This documentation is for an unreleased version of Apache Paimon. We recommend you use the latest stable version.
Functions #
Paimon introduces a Function abstraction designed to support functions in a standard format for compute engine, addressing:
-
Unified Column-Level Filtering and Processing: Facilitates operations at the column level, including tasks such as encryption and decryption of data.
-
Parameterized View Capabilities: Supports parameterized operations within views, enhancing the dynamism and usability of data retrieval processes.
Types of Functions Supported #
Currently, Paimon supports three types of functions:
-
File Function: Users can define functions within a file, providing flexibility and modular support for function definition.
-
Lambda Function: Empowering users to define functions using Java lambda expressions, enabling inline, concise, and functional-style operations.
-
SQL Function: Users can define functions directly within SQL, which integrates seamlessly with SQL-based data processing.
File Function Usage in Flink #
Paimon functions can be utilized within Apache Flink to execute complex data operations.

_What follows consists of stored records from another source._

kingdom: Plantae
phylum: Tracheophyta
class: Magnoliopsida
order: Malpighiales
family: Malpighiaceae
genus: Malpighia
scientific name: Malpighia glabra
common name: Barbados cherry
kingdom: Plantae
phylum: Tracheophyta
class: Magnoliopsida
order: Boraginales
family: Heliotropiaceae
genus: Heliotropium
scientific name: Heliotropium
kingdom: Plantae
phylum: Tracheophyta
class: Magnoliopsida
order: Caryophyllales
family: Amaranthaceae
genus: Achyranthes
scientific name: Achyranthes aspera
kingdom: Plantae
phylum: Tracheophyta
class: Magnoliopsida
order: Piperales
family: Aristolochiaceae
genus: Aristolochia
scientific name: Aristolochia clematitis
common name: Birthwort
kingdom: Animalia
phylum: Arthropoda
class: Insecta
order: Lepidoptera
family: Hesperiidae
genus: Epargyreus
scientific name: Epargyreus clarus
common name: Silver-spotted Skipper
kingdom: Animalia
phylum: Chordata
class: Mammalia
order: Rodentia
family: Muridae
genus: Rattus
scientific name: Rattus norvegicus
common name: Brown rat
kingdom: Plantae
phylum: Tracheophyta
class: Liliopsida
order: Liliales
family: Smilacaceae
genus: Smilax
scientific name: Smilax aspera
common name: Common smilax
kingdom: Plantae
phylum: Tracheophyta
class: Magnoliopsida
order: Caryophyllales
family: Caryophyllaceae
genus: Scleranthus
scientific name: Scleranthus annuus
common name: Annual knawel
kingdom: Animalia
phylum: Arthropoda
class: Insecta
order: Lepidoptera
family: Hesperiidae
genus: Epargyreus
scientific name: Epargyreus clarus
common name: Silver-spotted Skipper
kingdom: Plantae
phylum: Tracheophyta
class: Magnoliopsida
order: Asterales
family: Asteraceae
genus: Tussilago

Below are the SQL commands for creating, altering, and dropping functions in Flink environments.
Create Function #
To create a new function in Flink SQL:
-- Flink SQL
CREATE FUNCTION mydb.parse_str
AS 'com.streaming.flink.udf.StrUdf'
LANGUAGE JAVA
USING JAR 'oss://my_bucket/my_location/udf.jar' [, JAR 'oss://my_bucket/my_location/a.jar'];
This statement creates a Java-based user-defined function named parse_str
within the mydb
database, utilizing specified JAR files from an object storage location.
Alter Function #
To modify an existing function in Flink SQL:
-- Flink SQL
ALTER FUNCTION mydb.parse_str
AS 'com.streaming.flink.udf.StrUdf2'
LANGUAGE JAVA;
This command changes the implementation of the parse_str
function to use a new Java class definition.
Drop Function #
To remove a function from Flink SQL:
-- Flink SQL
DROP FUNCTION mydb.parse_str;
This statement deletes the existing parse_str
function from the mydb
database, relinquishing its functionality.
Lambda Function Usage in Spark #
Create Function #
-- Spark SQL
CALL sys.create_function(`function` => 'my_db.area_func',
`inputParams` => '[{"id": 0, "name":"length", "type":"INT"}, {"id": 1, "name":"width", "type":"INT"}]',
`returnParams` => '[{"id": 0, "name":"area", "type":"BIGINT"}]',
`deterministic` => true,
`comment` => 'comment',
`options` => 'k1=v1,k2=v2'
);
Alter Function #
-- Spark SQL
CALL sys.alter_function(`function` => 'my_db.area_func',
`change` => '{"action" : "addDefinition", "name" : "spark", "definition" : {"type" : "lambda", "definition" : "(Integer length, Integer width) -> { return (long) length * width; }", "language": "JAVA" } }'
);
-- Spark SQL
select paimon.my_db.area_func(1, 2);
Drop Function #
-- Spark SQL
CALL sys.drop_function(`function` => 'my_db.area_func');